▸ ACTIVITY:
Exactly the lines below from the one with "right front paw: (141, 161)" up to and including the one with "right elbow: (471, 340)" make up the answer, with nothing else added.

SUPPLIED RECORDS START

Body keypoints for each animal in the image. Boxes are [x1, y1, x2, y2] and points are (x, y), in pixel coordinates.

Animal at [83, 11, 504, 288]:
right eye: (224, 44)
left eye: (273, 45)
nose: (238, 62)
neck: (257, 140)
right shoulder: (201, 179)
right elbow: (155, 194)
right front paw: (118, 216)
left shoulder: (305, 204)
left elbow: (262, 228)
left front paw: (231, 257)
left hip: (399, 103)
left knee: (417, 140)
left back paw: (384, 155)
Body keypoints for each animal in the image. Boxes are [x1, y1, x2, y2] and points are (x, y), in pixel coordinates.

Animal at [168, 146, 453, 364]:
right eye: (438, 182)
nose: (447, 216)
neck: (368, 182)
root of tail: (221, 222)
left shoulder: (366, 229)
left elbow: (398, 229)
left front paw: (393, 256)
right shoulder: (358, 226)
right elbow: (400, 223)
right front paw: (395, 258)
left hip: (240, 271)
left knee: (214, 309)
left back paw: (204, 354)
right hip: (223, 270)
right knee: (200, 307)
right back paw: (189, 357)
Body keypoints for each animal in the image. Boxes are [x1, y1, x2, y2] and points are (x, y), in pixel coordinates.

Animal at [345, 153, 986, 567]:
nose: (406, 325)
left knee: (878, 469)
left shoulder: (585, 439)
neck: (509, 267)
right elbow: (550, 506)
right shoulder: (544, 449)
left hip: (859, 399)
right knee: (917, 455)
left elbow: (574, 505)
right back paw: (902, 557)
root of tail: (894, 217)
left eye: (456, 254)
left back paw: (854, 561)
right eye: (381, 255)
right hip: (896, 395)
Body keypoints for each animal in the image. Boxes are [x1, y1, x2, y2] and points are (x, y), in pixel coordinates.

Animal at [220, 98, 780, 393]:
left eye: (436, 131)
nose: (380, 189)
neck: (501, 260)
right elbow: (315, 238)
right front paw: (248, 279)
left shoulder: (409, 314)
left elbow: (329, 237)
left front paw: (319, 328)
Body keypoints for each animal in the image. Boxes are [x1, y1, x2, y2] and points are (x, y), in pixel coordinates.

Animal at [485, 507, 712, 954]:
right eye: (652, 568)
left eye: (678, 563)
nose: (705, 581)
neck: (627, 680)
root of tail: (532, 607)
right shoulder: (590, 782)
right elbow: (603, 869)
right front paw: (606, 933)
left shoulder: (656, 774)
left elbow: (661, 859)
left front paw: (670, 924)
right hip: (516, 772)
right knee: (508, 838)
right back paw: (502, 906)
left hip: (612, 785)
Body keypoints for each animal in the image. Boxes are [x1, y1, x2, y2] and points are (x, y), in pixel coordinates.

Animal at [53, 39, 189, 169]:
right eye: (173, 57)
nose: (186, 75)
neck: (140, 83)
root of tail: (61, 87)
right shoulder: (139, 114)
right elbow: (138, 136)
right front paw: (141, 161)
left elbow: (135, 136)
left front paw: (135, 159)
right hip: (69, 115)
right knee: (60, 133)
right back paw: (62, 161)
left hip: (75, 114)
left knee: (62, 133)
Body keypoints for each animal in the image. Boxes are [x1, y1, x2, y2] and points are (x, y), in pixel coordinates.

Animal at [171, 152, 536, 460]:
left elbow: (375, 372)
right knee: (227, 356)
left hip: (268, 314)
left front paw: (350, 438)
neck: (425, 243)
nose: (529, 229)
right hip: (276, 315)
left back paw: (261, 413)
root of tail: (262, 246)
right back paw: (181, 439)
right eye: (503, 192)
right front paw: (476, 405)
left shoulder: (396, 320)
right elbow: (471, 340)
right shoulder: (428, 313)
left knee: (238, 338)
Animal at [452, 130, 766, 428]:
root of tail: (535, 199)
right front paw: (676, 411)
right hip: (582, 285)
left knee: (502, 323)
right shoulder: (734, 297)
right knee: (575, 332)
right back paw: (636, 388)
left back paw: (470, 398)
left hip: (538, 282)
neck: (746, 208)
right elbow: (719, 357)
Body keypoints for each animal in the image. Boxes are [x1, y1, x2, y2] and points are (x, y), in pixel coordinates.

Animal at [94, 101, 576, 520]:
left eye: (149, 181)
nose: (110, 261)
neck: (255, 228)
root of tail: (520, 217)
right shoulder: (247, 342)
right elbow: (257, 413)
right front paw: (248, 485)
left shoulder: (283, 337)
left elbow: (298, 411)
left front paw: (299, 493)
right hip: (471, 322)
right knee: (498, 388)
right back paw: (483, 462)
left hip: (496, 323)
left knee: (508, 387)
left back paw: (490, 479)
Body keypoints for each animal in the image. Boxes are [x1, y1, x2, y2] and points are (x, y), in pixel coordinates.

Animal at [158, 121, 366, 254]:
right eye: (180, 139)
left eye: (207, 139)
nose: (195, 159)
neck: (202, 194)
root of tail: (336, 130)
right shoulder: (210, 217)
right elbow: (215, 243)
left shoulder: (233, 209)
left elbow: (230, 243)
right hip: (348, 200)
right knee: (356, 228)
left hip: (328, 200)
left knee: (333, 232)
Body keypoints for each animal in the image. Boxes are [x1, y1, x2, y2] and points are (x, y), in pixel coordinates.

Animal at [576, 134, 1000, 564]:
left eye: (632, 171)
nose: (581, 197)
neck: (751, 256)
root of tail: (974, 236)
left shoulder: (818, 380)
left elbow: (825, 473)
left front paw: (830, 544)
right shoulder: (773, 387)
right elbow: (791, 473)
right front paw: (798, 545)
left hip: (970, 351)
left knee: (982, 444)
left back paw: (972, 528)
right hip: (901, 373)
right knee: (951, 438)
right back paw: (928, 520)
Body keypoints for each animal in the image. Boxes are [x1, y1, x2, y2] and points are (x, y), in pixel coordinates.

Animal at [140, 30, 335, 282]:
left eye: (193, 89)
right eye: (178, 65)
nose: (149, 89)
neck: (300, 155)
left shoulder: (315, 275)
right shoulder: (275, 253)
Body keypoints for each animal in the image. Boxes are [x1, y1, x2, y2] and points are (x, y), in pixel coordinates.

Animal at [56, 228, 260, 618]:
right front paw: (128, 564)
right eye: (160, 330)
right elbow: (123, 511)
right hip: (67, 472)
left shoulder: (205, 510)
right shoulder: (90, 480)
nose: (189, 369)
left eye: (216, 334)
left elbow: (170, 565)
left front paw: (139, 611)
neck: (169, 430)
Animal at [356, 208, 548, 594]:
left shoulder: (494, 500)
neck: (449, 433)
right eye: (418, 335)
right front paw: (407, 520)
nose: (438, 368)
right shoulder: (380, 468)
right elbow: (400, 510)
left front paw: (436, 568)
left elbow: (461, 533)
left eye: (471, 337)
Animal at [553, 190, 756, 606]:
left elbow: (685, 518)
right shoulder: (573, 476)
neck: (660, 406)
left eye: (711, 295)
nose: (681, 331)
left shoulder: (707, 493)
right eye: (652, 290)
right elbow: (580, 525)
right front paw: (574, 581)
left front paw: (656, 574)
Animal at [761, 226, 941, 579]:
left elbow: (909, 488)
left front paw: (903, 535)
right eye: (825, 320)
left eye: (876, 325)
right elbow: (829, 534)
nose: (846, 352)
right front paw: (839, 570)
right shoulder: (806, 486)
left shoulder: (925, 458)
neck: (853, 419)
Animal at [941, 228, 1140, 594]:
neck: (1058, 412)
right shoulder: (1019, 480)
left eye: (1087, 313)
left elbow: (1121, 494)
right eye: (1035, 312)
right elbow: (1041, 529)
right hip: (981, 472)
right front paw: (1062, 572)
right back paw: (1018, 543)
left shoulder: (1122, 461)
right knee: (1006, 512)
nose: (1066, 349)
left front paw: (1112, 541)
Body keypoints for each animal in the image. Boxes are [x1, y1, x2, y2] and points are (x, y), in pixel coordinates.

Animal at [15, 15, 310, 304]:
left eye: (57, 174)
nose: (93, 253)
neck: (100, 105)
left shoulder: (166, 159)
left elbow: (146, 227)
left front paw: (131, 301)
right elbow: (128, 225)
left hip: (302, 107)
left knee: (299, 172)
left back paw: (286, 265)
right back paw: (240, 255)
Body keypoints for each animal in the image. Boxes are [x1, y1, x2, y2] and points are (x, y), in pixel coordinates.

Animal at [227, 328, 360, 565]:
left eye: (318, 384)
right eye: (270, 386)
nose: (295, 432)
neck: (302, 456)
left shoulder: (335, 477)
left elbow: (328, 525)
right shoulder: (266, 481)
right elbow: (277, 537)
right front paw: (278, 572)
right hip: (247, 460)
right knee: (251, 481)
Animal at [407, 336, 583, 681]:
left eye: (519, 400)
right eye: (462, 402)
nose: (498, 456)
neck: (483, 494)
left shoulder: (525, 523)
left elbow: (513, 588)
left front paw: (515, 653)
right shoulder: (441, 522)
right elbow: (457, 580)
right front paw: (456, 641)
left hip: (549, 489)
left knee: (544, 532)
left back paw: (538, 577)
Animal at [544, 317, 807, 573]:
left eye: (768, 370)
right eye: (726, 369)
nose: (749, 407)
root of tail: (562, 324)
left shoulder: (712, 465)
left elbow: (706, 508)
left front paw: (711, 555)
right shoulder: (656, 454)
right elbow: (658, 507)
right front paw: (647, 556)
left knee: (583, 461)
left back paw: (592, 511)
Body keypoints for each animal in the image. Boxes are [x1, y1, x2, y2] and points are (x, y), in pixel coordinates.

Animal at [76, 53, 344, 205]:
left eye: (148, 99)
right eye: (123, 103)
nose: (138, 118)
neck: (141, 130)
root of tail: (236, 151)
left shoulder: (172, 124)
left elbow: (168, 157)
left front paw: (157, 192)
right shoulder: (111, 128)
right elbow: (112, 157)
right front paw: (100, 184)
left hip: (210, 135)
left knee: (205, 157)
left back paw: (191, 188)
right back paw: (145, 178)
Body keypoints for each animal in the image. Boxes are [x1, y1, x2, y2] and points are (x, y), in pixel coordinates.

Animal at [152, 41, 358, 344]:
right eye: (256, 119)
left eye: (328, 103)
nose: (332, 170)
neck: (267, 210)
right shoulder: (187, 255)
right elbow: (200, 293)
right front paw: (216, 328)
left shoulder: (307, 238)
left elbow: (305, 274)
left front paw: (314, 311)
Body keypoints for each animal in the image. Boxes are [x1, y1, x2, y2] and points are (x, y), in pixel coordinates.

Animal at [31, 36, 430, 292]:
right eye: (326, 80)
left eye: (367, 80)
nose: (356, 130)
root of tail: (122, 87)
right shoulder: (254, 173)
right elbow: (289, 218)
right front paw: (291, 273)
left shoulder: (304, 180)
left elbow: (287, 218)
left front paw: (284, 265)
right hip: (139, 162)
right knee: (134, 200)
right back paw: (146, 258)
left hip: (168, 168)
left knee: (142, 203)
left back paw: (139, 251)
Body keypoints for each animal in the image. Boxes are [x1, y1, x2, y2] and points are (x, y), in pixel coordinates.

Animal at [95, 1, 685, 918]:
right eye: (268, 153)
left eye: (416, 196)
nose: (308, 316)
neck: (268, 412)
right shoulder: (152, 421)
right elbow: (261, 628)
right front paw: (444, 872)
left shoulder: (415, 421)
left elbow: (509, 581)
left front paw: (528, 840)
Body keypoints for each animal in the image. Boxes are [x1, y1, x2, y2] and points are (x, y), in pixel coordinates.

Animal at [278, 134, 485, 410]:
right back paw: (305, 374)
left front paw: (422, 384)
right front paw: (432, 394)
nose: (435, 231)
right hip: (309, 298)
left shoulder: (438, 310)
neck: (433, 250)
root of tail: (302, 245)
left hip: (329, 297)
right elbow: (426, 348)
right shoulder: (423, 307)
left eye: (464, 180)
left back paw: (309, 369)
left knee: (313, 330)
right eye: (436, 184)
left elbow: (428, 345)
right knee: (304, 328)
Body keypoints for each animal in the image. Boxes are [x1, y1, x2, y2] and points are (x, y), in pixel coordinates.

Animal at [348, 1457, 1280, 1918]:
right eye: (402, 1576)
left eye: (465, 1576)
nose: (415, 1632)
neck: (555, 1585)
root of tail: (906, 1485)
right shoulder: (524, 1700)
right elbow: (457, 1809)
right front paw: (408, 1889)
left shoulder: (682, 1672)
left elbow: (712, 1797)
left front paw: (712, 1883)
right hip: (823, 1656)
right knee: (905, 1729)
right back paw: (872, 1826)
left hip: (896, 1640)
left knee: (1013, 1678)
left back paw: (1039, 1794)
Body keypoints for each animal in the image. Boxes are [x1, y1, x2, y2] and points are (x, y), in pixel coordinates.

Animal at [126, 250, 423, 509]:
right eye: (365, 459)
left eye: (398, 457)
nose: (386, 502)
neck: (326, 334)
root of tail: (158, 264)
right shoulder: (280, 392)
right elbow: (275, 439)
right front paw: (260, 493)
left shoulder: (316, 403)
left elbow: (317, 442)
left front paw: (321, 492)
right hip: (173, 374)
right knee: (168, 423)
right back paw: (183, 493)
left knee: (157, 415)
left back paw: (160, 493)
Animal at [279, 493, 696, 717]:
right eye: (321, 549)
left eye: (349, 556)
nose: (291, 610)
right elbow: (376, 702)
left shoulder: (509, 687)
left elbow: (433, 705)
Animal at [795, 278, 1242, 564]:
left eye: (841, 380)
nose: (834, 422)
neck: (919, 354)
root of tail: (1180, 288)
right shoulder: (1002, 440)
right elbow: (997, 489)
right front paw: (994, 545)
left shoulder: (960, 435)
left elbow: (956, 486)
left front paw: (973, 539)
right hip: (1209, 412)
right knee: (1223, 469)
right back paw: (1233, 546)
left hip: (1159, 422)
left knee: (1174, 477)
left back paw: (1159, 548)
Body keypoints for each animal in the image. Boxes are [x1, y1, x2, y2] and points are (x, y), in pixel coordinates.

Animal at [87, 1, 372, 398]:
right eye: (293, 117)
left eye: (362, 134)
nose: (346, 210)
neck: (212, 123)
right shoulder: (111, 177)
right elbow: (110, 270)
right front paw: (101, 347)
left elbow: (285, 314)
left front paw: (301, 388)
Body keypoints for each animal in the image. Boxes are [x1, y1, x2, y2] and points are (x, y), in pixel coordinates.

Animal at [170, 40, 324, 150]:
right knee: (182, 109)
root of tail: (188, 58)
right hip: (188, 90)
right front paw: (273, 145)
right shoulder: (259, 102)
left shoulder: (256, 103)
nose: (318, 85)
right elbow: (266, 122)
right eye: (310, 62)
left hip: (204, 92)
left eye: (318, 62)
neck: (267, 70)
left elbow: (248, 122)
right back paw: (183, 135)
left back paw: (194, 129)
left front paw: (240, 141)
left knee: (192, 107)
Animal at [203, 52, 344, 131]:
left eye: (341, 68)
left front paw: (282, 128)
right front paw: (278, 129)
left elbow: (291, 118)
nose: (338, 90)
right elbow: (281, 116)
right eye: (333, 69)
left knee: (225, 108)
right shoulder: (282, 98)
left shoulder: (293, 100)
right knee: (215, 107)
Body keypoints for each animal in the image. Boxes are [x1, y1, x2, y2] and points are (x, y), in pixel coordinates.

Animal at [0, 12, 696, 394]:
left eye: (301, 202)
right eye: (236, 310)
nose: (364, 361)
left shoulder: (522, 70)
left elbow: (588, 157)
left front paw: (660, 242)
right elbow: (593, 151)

SUPPLIED RECORDS END

▸ WORKED SOLUTION:
right front paw: (141, 161)
left elbow: (135, 136)
left front paw: (135, 159)
right hip: (69, 115)
right knee: (60, 133)
right back paw: (62, 161)
left hip: (75, 114)
left knee: (62, 133)
Body keypoints for each animal in the image. Boxes are [x1, y1, x2, y2] and points are (x, y), in pixel coordinates.

Animal at [171, 152, 536, 460]:
left elbow: (375, 372)
right knee: (227, 356)
left hip: (268, 314)
left front paw: (350, 438)
neck: (425, 243)
nose: (529, 229)
right hip: (276, 315)
left back paw: (261, 413)
root of tail: (262, 246)
right back paw: (181, 439)
right eye: (503, 192)
right front paw: (476, 405)
left shoulder: (396, 320)
right elbow: (471, 340)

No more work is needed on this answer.